Tuesday 19 May 2009

Wasting Bandwidth One Image at a Time....

Content Management Systems are great, they allow the average Joe to have a great level of control over their website. Gone are the days of clients asking for static pages to be amended, we live in the database powered give the power of editing and updating content to the client


Our clients get to use Rich Text Editors like FCKEditor. They look and feel just like Microsoft Word, they can play with text, upload images, resize them simply by dragging them and are very often really happy.


However this often comes at a cost. Most RTE's by default simply resize images by sticking on the HTML img attributes height and width. As many people are aware this doesn't actually resize the image, it just simply tells the browser take this massive image and render it smaller. The end user still has to download the huge image, I have seen on some sites 2000px x 1200px images being downloaded and then only shown at 250px x 120px!, which can take a while to load dependant their internet connection and ultimately we the developers have to pay the bandwidth cost for those images.

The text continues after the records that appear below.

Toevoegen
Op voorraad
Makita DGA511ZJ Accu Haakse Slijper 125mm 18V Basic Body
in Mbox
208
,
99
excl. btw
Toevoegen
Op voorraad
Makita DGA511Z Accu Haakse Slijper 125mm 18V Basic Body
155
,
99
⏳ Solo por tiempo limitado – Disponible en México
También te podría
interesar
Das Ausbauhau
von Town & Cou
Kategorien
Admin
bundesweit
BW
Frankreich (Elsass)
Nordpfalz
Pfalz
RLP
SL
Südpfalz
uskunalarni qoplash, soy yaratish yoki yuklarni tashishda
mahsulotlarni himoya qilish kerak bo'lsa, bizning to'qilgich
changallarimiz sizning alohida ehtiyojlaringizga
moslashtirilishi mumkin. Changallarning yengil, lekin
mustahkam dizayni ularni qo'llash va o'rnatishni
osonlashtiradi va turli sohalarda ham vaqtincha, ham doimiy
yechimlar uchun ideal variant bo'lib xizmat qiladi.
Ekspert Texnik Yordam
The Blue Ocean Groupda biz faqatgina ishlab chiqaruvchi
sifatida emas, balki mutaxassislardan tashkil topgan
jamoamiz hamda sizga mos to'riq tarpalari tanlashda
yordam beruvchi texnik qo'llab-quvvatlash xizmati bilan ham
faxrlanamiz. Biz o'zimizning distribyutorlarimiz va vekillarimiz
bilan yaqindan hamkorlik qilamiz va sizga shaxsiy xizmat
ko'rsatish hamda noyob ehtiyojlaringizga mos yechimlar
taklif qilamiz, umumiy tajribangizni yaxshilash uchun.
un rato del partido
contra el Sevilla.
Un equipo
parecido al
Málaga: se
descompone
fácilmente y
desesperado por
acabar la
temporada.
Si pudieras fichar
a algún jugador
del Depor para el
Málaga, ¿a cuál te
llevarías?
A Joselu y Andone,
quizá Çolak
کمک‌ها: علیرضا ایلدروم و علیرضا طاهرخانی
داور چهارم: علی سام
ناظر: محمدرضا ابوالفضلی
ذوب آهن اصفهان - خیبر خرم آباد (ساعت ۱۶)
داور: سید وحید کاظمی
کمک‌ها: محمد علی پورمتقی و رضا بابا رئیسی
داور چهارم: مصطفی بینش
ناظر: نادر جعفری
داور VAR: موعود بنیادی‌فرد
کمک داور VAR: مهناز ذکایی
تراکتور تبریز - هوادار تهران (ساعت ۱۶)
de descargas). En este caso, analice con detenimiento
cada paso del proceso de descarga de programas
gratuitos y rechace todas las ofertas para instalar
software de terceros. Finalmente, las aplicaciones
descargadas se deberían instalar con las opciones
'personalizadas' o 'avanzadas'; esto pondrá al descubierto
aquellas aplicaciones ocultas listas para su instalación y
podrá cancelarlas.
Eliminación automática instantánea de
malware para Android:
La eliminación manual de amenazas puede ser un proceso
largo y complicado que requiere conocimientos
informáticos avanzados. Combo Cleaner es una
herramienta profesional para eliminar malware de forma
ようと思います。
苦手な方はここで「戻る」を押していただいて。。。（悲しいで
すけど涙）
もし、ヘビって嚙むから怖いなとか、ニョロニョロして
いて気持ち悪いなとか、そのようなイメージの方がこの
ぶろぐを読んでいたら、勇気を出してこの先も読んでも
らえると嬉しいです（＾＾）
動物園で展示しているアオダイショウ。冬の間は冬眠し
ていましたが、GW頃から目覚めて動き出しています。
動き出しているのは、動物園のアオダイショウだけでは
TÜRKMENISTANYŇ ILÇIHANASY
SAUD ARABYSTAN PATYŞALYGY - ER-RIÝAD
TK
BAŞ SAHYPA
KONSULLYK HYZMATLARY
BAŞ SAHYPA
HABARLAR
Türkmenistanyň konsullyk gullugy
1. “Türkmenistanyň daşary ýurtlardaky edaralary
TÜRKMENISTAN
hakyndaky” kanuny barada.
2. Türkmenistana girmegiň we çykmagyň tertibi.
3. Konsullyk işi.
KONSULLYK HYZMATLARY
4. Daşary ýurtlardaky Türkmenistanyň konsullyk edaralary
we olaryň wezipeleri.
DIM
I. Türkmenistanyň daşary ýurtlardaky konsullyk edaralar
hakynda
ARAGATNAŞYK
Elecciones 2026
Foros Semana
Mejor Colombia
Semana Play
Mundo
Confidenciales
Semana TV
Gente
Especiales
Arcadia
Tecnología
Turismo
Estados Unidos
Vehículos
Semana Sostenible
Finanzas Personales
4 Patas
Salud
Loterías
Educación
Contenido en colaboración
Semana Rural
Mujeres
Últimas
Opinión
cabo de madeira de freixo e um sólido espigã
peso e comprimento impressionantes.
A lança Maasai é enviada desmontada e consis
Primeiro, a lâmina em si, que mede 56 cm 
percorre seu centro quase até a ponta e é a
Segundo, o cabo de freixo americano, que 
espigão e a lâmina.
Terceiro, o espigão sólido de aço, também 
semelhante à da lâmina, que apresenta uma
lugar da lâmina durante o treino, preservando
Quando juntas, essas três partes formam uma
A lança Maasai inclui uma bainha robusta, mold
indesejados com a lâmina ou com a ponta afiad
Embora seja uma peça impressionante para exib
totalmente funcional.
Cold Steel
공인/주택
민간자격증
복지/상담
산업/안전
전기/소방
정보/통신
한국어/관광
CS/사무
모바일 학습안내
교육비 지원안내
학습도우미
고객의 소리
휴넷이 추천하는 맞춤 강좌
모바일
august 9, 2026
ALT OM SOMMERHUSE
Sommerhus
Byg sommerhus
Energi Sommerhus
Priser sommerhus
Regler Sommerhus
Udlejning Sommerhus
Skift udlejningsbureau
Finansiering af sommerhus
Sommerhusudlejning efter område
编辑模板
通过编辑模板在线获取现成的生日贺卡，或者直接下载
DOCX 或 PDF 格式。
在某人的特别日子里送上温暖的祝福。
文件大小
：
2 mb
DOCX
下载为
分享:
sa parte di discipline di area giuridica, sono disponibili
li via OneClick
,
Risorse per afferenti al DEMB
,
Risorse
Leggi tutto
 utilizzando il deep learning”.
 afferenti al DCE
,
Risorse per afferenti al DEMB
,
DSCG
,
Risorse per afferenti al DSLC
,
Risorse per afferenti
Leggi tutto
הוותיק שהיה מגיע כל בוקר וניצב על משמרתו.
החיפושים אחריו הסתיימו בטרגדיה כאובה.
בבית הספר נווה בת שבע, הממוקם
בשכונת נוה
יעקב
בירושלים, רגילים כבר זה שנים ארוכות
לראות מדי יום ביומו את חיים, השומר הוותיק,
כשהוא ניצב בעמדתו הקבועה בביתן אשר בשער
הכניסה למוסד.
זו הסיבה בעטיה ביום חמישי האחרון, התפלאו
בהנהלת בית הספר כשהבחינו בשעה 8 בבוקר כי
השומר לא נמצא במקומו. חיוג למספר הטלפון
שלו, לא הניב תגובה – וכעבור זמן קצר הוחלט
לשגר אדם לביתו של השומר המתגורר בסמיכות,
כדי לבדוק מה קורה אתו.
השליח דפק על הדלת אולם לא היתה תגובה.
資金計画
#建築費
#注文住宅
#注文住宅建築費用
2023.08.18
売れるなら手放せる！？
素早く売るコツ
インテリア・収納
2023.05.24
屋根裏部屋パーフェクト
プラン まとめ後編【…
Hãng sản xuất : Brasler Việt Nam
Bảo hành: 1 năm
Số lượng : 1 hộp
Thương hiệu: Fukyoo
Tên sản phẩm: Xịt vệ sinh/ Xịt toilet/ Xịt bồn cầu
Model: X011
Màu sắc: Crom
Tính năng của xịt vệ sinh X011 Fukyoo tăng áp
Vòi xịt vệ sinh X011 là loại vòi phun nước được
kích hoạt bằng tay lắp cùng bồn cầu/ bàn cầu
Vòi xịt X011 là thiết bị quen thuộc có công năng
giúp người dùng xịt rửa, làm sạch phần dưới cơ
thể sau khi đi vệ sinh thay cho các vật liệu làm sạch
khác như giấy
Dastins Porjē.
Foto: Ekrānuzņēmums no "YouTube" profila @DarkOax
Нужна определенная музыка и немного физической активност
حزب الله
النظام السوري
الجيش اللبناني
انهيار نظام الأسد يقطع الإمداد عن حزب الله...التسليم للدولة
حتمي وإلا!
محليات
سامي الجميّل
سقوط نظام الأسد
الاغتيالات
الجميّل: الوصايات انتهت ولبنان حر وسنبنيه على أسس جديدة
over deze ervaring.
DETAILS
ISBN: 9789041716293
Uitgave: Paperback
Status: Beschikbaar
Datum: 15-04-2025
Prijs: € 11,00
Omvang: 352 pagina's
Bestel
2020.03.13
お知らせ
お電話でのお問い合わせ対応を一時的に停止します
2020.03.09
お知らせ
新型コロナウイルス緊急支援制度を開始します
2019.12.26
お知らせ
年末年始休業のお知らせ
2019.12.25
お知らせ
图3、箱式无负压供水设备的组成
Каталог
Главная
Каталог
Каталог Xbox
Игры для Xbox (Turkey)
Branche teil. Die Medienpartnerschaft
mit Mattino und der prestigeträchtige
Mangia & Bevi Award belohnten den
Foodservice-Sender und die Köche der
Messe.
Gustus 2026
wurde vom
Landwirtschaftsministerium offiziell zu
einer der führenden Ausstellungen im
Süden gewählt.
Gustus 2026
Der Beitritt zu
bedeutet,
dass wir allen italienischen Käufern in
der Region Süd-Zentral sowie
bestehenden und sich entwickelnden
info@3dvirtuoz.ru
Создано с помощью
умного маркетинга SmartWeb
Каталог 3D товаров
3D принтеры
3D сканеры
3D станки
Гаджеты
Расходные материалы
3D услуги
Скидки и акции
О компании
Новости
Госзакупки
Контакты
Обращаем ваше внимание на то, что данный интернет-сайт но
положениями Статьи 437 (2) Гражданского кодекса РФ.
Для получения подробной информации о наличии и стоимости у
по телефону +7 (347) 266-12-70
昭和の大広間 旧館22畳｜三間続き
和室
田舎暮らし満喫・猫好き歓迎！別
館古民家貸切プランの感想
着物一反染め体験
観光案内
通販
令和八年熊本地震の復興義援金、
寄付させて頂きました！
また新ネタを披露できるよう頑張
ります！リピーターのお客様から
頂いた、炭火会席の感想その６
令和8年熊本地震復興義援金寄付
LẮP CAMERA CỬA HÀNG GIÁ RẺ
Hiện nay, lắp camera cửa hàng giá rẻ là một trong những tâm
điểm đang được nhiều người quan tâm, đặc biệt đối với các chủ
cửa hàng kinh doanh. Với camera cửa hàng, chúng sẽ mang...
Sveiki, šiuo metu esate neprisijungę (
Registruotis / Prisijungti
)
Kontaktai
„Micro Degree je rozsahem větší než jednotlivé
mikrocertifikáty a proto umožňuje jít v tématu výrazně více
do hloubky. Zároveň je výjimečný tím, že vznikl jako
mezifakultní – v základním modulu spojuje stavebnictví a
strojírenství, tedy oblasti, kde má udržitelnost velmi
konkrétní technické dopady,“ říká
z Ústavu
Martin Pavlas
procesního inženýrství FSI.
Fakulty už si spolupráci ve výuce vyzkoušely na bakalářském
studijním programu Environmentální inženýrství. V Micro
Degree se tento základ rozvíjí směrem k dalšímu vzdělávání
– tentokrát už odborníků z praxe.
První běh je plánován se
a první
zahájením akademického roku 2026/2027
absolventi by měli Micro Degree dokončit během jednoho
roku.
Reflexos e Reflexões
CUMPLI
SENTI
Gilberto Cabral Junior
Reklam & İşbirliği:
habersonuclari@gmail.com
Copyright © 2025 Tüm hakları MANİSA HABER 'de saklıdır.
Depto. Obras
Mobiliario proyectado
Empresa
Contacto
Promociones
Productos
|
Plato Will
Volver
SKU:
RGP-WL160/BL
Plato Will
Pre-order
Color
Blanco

Tonight I decided to come up with something I could put on my church websites to combat this. It's more to aid the overall user experience rather than bandwidth cost but it all helps ;)

The Solution

The solution is actually really simple.

  1. Take the CMS content from the database
  2. Before rendering it to the page, parse it into a HTML Parser
  3. Using the parser find all the image tags
  4. Using the height,width and src attributes to generate a new URL to an image resizer app
  5. Replace the images src attribute with the new URL
  6. Render the content to the page

Parsing HTML in ASP.Net really is easy nowadays. Previously it was a pain, regex would never work properly or you could risk parsing your page as XML but luckily there are now tons of 3rd party libraries. I chose HTML AGility Pack as alot of people seemed to recommend it on stackoverflow

For my solution I simply did the following:


HtmlDocument doc = new HtmlDocument();
doc.LoadHtml(page.body);
HtmlNodeCollection imgs = doc.DocumentNode.SelectNodes("//img");
if (imgs != null)
{
    foreach (HtmlNode img in imgs)
    {
        if (img.Attributes["height"] != null && img.Attributes["width"] != null)
        {
            HtmlAttribute src = img.Attributes["src"];
            string imgurl = src.Value;
            src.Value = String.Format("/loadImage.aspx?image={0}&action={1}&width={2}&height={3}", imgurl, "resizecrop",img.Attributes["width"].Value, img.Attributes["height"].Value);
        }
    }
}
mainContent.Text = doc.DocumentNode.InnerHtml;

So what's going on here? Well first I create a new HtmlDocument, provided by the HTMLAgilityPack. I then load my html from my db model, page.body, then I use a nice simple XPATH syntax to pull out any img tags within the content and stick them into a HTMLNode collection. Next after ensuring I have some nodes, I spin through each of them and check to see if they have a height and width attribute. If they do then I use these and the original image url to write a new url, in my case I have a page that does this, ideally though this should be a httpmodule or something to be nice and tidy. Then with the img tags updated I render the HtmlDocument back out to the page.


That's it, a few line's of code. Now I was concerned I may have slowed down my page, as parsing and spinning through tag's could be CPU intensive however I found on my machine and quickly playing with it, I noticed no real difference. In production I'd output cache the page for a period of time anyway. I noticed 100KB difference on one of my site's home pages and they weren't massive images, so I think it's well worth it.


There you have it, at the end of the day CMS's provide users with alot of power / flexibility but we have to ensure as developers that we provide systems that cater for users abusing the system, be this uploading massive images or otherwise. In the case of images simply having something that resizes the images on render keeps the frontend responsive whilst allowing the client to provide high resolution images if needed, in this case it wasn't alot of effort and the improvement alone was worth it.